We have conducted a meta-analysis of proportions on data from publications about SE routine implementation programs. Our results can be summarized as follows: SE routine programs were only slightly less effective than SE programs evaluated in RCTs. SE routine programs were significantly more effective than PVT programs both in trials and in routine implementation studies. Subgroup comparisons in SE routine and in SE RCT samples revealed a large effectiveness difference between studies conducted prior to 2008 and from 2008 onwards. No such difference was found in the PVT samples. The application of meta-analytical methods has a provided lower competitive employment rate for SE RCT programs compared to conventional summarizing methods. While Bond et al. found a mean rate of 58.9% in SE trial studies [10], our analysis yielded a pooled proportion of 50%.

Depending on temporal labor market conditions, SE routine programs may be expected to reach a competitive employment rate between 40 and 50%. Our results confirm the US-related recommendations by Becker and colleagues [7, 9] also for non-US regions. It is an important implication of our study that SE can be similarly successful in routine implementation under labor market conditions that are different (i.e. usually more regulated) from those in the US. Labor market regulations are known to have a significant impact on the SE competitive employment rates as a recent meta-regression has demonstrated [49]. That study found less protective approaches and less generous disability benefits to be predictive of higher competitive employment rates (relative to PVT).

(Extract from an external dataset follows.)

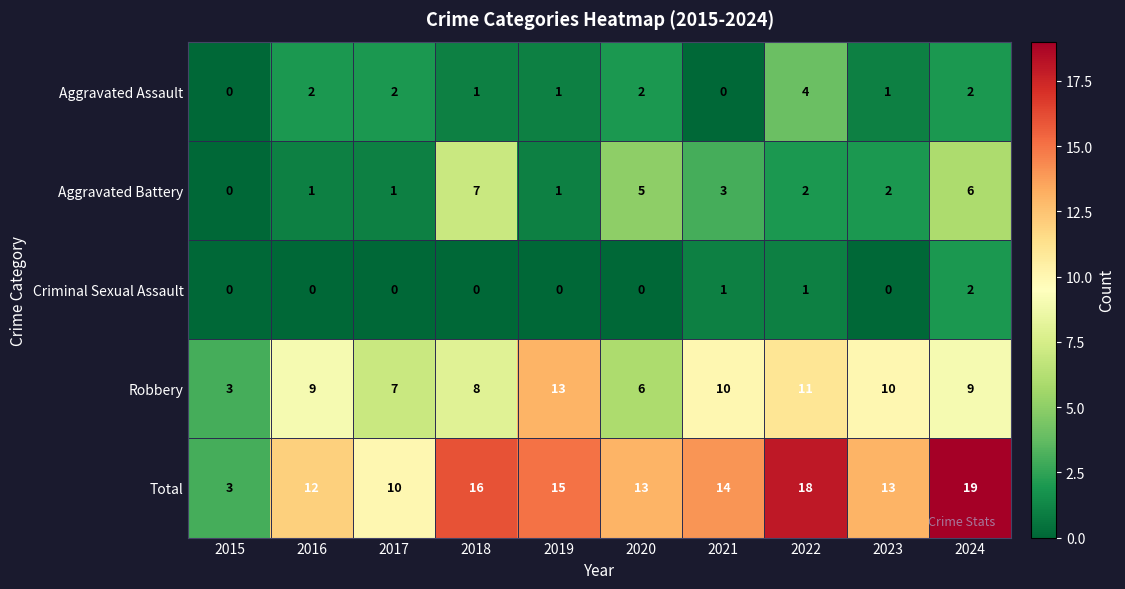

The value of Criminal Sexual Assault at 2023 is 0. True or false?

True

Another important implication is that evaluations of SE programs have to take into account the economic conditions at that time and in that region. We found that the pooled competitive employment rate dropped 20% during the economic recession years. As recent European and US studies suggest, labor market developments during the economic recession have had a tremendous negative effect on the employment rates of people with disabilities and of people with mental illness in particular [50, 51]. US data also suggest that these developments had negative effects on vocational rehabilitation in general [52], while a recent meta-regression found no significant effects of the national unemployment rate on competitive employment in SE programs [49].

Limitations

The most important limitation that is common with data collection from routine programs in health care is the data quality. We assume that the data quality standards of the included studies were lower than those in RCTs. Also, in many cases we do not have enough information on the service quality of routine programs. These limitations, however, need to be balanced against the much higher overall number of participants in the routine programs. Whether routine programs are to be regarded as inferior or superior in terms of validity is a matter of perspective. While RCTs provide a better internal validity due to strict inclusion criteria, routine programs are expected to provide a better external validity.

Conclusions

Several conclusions emerge from our study. First, SE routine programs hold up to the expectations from the trials. There is only a small loss of effectiveness when implementing routine programs compared to RCTs. Second, the difference of competitive employment rates between SE and PVT programs remains as large as in the trials. Third, and most important, recent economic conditions seem to make it more difficult than in previous decades to reach high competitive employment rates even with evidence-based interventions such as SE. It remains to be seen whether the success rates will return to previous levels in the current economic climate in which we see a large decline in unemployment in western economies.